Я всегда пропускаю сам момент клятвы. Постфактум только понимаю, что это уже случилось - я дала обет вечной односторонней верности, потому что это оно, то самое, самое главное. Я построила свою отсутствующую личность из этого, пропустила его в самую глубину - нет, оно и стало для меня глубиной, но осталось самим собой, и как только я приближаюсь к тому, что стало частью меня, меня притягивает к первоисточнику. Наверное, этого нельзя было брать - оно никогда не было, не могло быть моим. Но я уже взяла, и теперь не понимаю, где я, а где нет, знаю только, что принадлежу тому, что когда-то украла.
Каждый раз, когда я оказываюсь на Малом море, я иду к Энгельсине. Мне надо видеть её чудное лицо, её глаза, которыми смотрят галлюциногенные горы. Надо молча побыть рядом. Лучше молчать рядом с теми, кого украл и держишь в сердце.
На этот раз у меня было очень мало времени. Нужно было вернуться к четырём, и я знала, что не успею дойти и вернуться. Но ноги шли сами. Потребность идти к ней была сильней, чем потребность прийти.
Вокруг не было никого. Только далёкий нежный звук бензопилы доносился с какой-то из турбаз. Две птицы крыло в крыло летели над водой так, чтобы бороздить её ногами, и за ними оставалась двойная колея. Я обнимала лиственницы и разговаривала с муравьями, гладила по каменным хребтам ушедших в землю драконов, а потом нашла посередине безлюдных пространств остов громадного грузовика. Я залезла в кабину и сидела там среди ржавых штырей и торчащих проводов. Мы с грузовиком грелись на солнце, как два сюрреалистических товарища, и смотрели на сусликов и птиц, а они нас не замечали.
Время, наверное, шло. Пора было, наверное, обратно. Я почти растворилась в мире, но так и не дошла до Энгельсины и поэтому решила посмотреть на неё хотя бы издалека. Просто в её направлении, чтобы она знала, что я шла к ней. "Что ж, вчера все пили и пели, а ты не пила и не пела. Пришла пора запоздалого неистовства. Лезь в гору, кукушка!" - и я полезла вверх.

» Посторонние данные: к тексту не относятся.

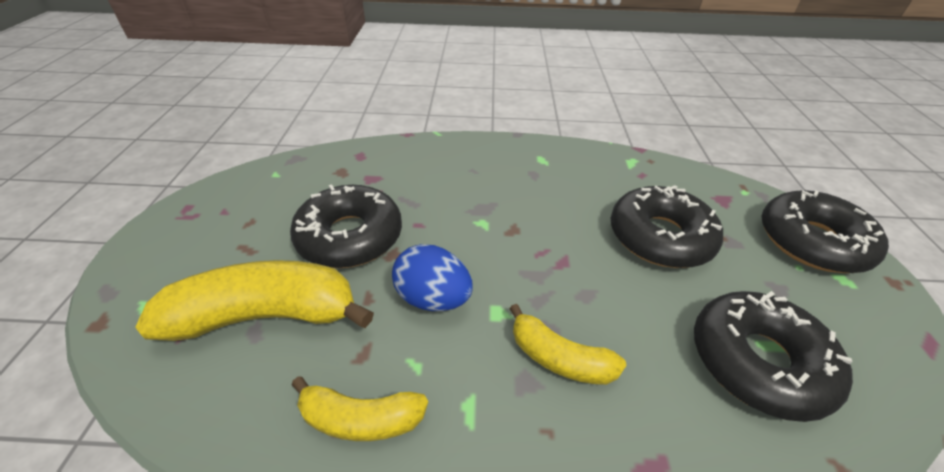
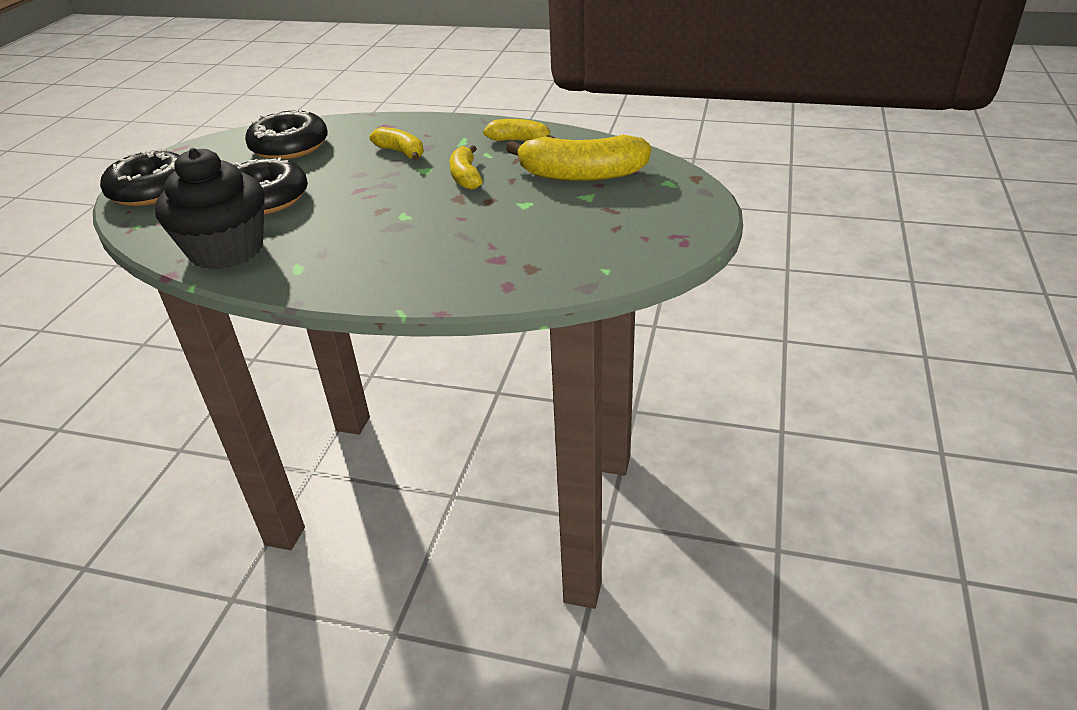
camera: 165 degrees left, 5 degrees down
black donut [290,184,402,268] -> none
blue egg [392,244,473,311] -> yellow banana [450,145,482,190]
none -> black cupcake [155,148,265,270]

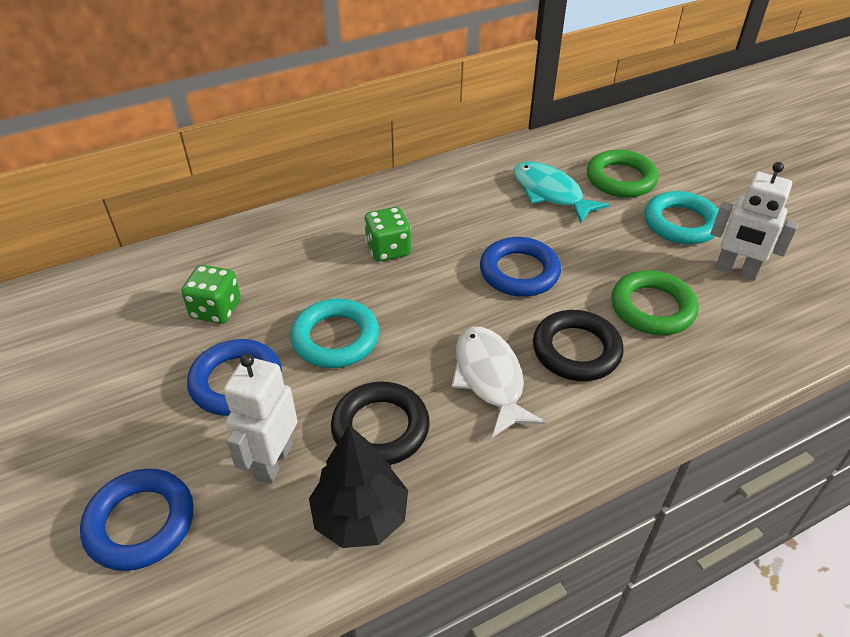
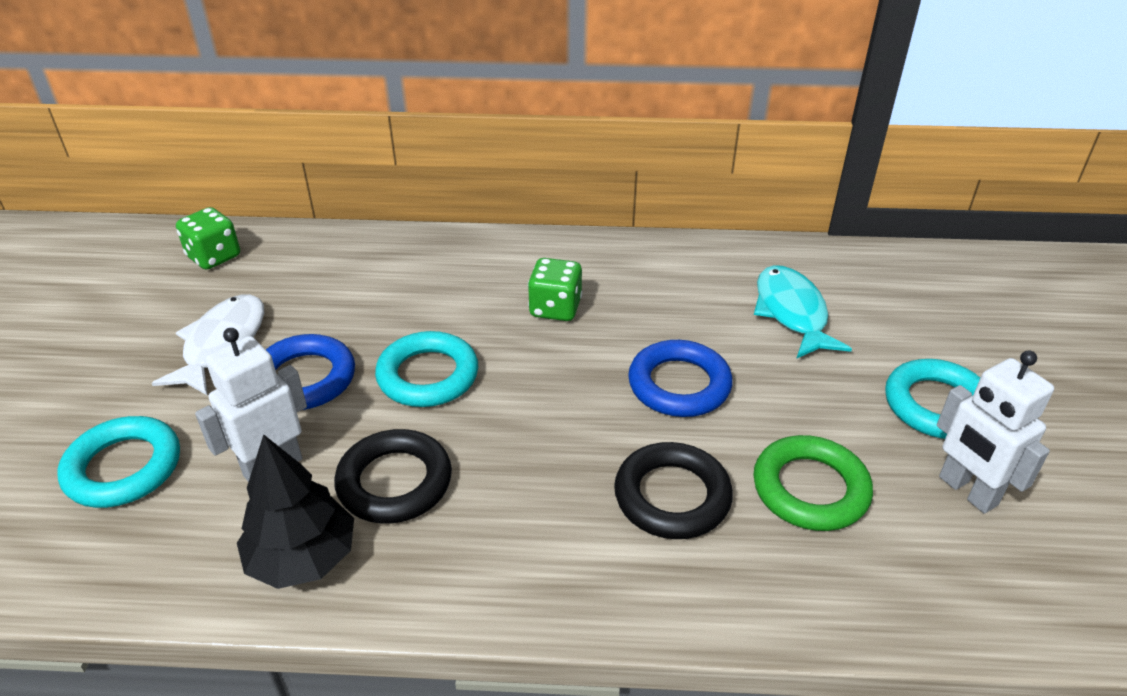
camera: 30 degrees right, 5 degrees down
blue ring [80,468,194,571] -> turquoise ring [58,416,180,508]
green dice [181,265,241,324] -> green dice moved to [176,207,240,270]
white fish [452,327,546,438] -> white fish moved to [152,294,264,395]
green ring [587,150,659,197] -> none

Камни и синева, далёкие берега, вечные острова, безлюдная бесконечность. Я смотрела туда, где недалеко от берега странного моря моей родины, состоящего из чистого духа, лежит Энгельсина, а я уже не имею выбора, любить мне её или нет, и не помню, как я её выбирала, но вот лезу в гору ради неё, и она не знает об этом, и этого невыносимо мало, чтоб хоть что-то выразить, хоть что-то смочь. Что мне сделать для тебя? Кого победить, как далеко забраться, чем мне стать ради тебя? "Всем", - молча отвечало мне оно. Стань всем, тогда поговорим.

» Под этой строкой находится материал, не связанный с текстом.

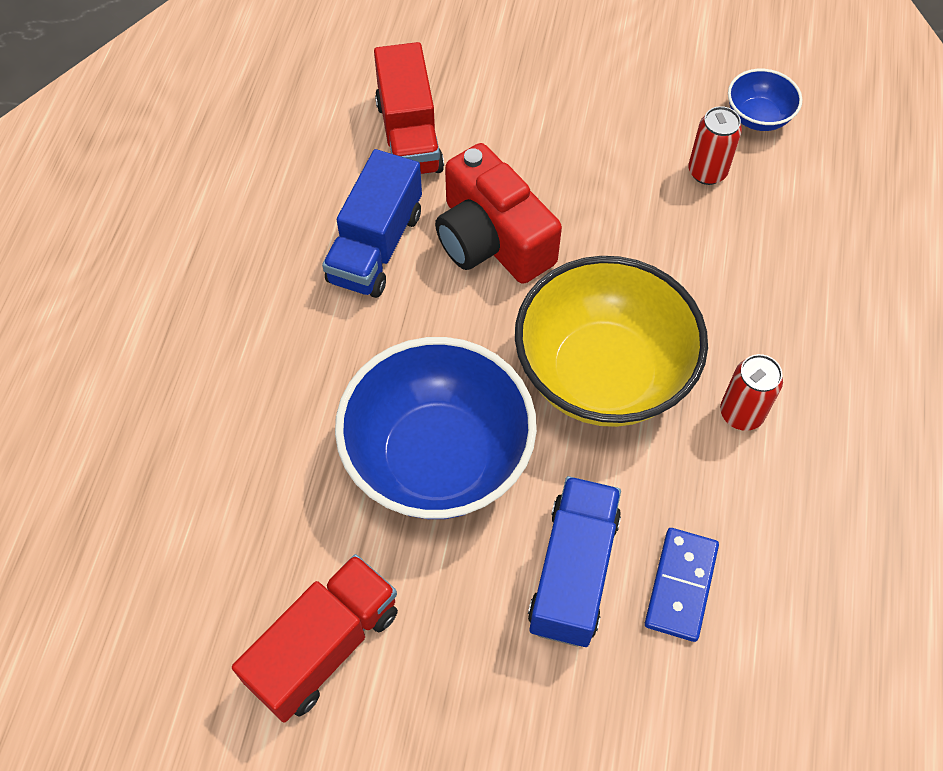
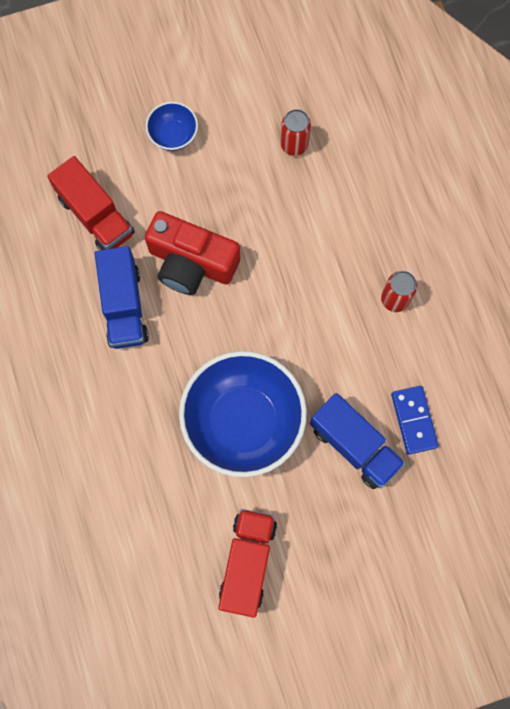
camera: 30 degrees left, 15 degrees up
yellow bowl [515,256,708,427] -> none
blue truck [528,476,621,647] -> blue truck turned 150 degrees clockwise [310,393,405,489]
blue bowl [728,69,802,131] -> blue bowl moved to [146,101,198,151]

Я посмотрела с горки туда, куда не успевала дойти, и увидела там свет. Было солнечно, но свет на том берегу был такой яркий, что прорезал день, как тьму, и сиял, сиял.
Энгельсина, неугасимый маяк безлюдных пространств, светила ровно, не мигая. Байкал всё знал и ничего не помнил. Галлюциногенные горы, люциногенные горы, смотрели из дали в даль.